§ PETUNJUK:
1 - Salin persis bagian kutipan tentang revolusi mental, mulai dari "Dari FGD yang" terus ke bawah sampai "Kofifah Indar Parawansa.".
2 - Jawab pertanyaan berikut berdasarkan kutipan tentang revolusi mental.
(a) Di mana saja FGD itu dilakukan?
(b) Berapa orang yang dilibatkan dalam FGD tersebut?
(c) Siapa yang disebut sebagai Menteri Pendidikan?
3 - Rangkum kutipan tentang revolusi mental dalam dua kalimat.

§ KUTIPAN TEKS:
★ ★ ★ ★ ★

Website itu saat dibuka memang tidak begitu jelas maksud dan tujuannya. Hanya berisi beberapa konten saja tentang maksud revolusi mental yang salah satunya menjelaskan kegiatan FGD (kelompok diskusi terfokus) di Jakarta, Aceh, dan Papua yang dilakukan oleh Kelompok Kerja Revolusi Mental Rumah Transisi.
Dari FGD yang melibatkan 300 orang budayawan, seniman, perempuan, netizen, kaum muda, pengusaha, birokrat, tokoh agama/adat, akademisi dan LSM disimpulkan tiga gejala, di antaranya krisis nilai dan karakter, krisis pemerintahan dalam hal ini pemerintah ada tapi tidak hadir, masyarakat menjadi obyek pembangunan, dan ketiga krisis relasi sosial yakni gejala intoleransi.
Namun semangat gerakan revolusi mental tidak terlihat dibarengi tindakan nyata untuk mengejewantahkan yang dimaksud revolusi mental itu sendiri dalam praktik nyata. Kini seakan gerakan itu hanya sebatas wacana belaka. Puan sebagai Menko tentu saja dapat bekerjasama dengan menteri terkait untuk mempraktikkan gerakannya, seperti menteri yang paling strategis di antaranya Menteri Pendidikan Muhajir Effendi, Menteri Ristek dan Dikti Muhammad Natsir dan Menteri Sosial Kofifah Indar Parawansa.

★ ★ ★ ★ ★

§ DATA YANG DIBERIKAN:
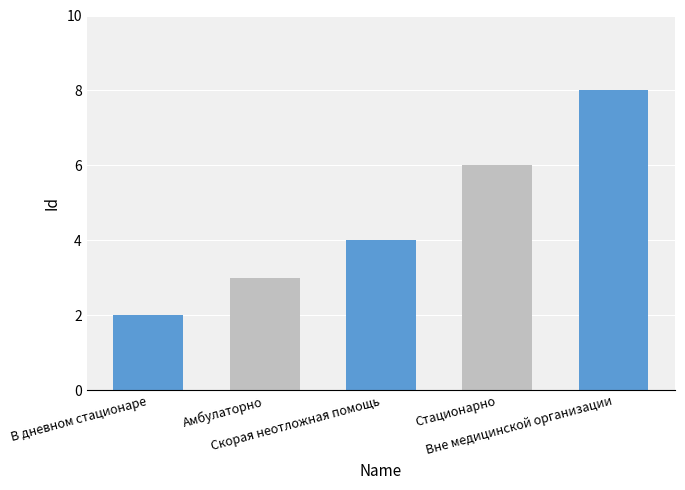

List the labels in order of value, smallest first.

В дневном стационаре, Амбулаторно, Скорая неотложная помощь, Стационарно, Вне медицинской организации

★ ★ ★ ★ ★

§ JAWABAN TIAP TUGAS:
1 -
Dari FGD yang melibatkan 300 orang budayawan, seniman, perempuan, netizen, kaum muda, pengusaha, birokrat, tokoh agama/adat, akademisi dan LSM disimpulkan tiga gejala, di antaranya krisis nilai dan karakter, krisis pemerintahan dalam hal ini pemerintah ada tapi tidak hadir, masyarakat menjadi obyek pembangunan, dan ketiga krisis relasi sosial yakni gejala intoleransi.
Namun semangat gerakan revolusi mental tidak terlihat dibarengi tindakan nyata untuk mengejewantahkan yang dimaksud revolusi mental itu sendiri dalam praktik nyata. Kini seakan gerakan itu hanya sebatas wacana belaka. Puan sebagai Menko tentu saja dapat bekerjasama dengan menteri terkait untuk mempraktikkan gerakannya, seperti menteri yang paling strategis di antaranya Menteri Pendidikan Muhajir Effendi, Menteri Ristek dan Dikti Muhammad Natsir dan Menteri Sosial Kofifah Indar Parawansa.

2 -
(a) Di Jakarta, Aceh, dan Papua.
(b) 300 orang.
(c) Muhajir Effendi.

3 - Situs web itu hanya berisi beberapa konten tentang maksud revolusi mental, salah satunya tentang FGD di Jakarta, Aceh, dan Papua yang melibatkan 300 orang dan menyimpulkan tiga gejala: krisis nilai dan karakter, krisis pemerintahan, dan krisis relasi sosial. Namun gerakan revolusi mental tidak terlihat dibarengi tindakan nyata dan kini seakan hanya wacana, padahal Puan sebagai Menko dapat bekerja sama dengan menteri terkait untuk mempraktikkannya.